Print all the data below exactly, without images.

= Information provided =

■ ■ ■ ■

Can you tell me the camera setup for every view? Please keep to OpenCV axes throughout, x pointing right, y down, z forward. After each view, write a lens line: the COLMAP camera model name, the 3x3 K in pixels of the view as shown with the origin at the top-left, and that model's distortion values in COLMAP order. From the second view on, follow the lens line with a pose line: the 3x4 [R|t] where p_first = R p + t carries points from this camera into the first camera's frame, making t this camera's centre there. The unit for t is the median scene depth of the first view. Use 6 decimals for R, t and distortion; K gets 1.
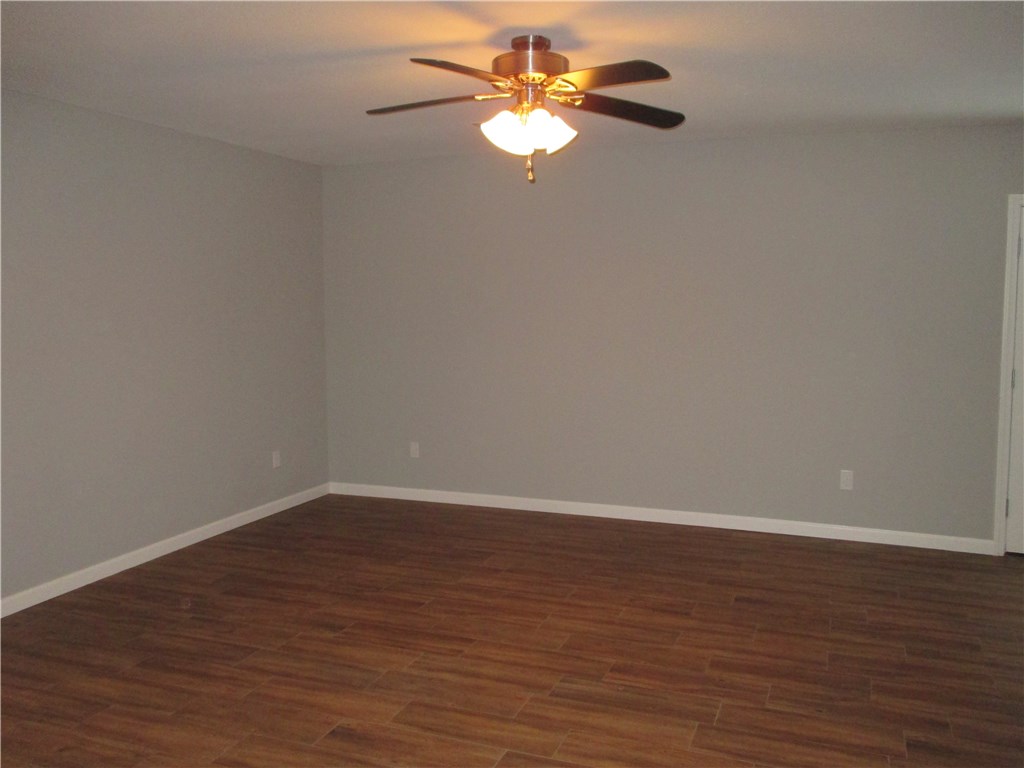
lens RADIAL K [[859.9, 0, 512.0], [0, 859.9, 384.0], [0, 0, 1]] dist [-0.014333, -0.002063]
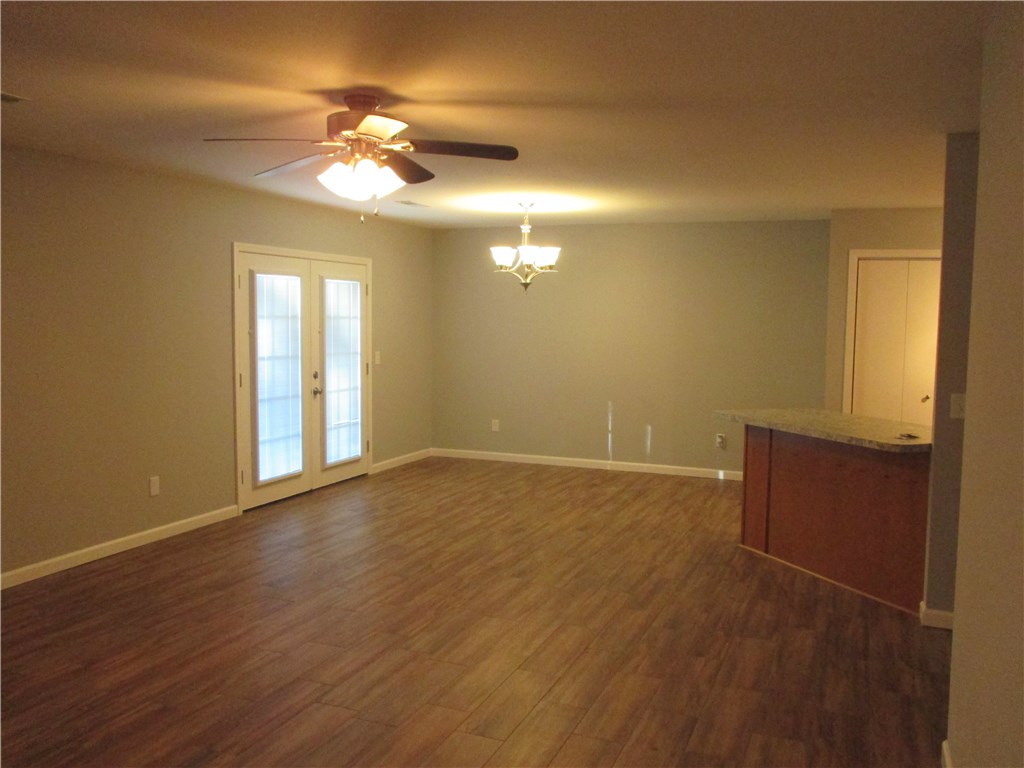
lens RADIAL K [[859.9, 0, 512.0], [0, 859.9, 384.0], [0, 0, 1]] dist [-0.014333, -0.002063]
pose [[0.097160, -0.102611, 0.989965, -1.038741], [0.121997, 0.988398, 0.090475, -0.098851], [-0.987763, 0.111982, 0.108551, 0.681444]]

■ ■ ■ ■

= Answer for this exercise =
Can you tell me the camera setup for every view? Please keep to OpenCV axes throughout, x pointing right, y down, z forward. After each view, write a lens line: the COLMAP camera model name, the 3x3 K in pixels of the view as shown with the origin at the top-left, and that model's distortion values in COLMAP order. From the second view on, follow the lens line with a pose line: the 3x4 [R|t] where p_first = R p + t carries points from this camera into the first camera's frame, making t this camera's centre there. The unit for t is the median scene depth of the first view. Use 6 decimals for R, t and distortion; K gets 1.
lens RADIAL K [[859.9, 0, 512.0], [0, 859.9, 384.0], [0, 0, 1]] dist [-0.014333, -0.002063]
lens RADIAL K [[859.9, 0, 512.0], [0, 859.9, 384.0], [0, 0, 1]] dist [-0.014333, -0.002063]
pose [[0.097160, -0.102611, 0.989965, -1.038741], [0.121997, 0.988398, 0.090475, -0.098851], [-0.987763, 0.111982, 0.108551, 0.681444]]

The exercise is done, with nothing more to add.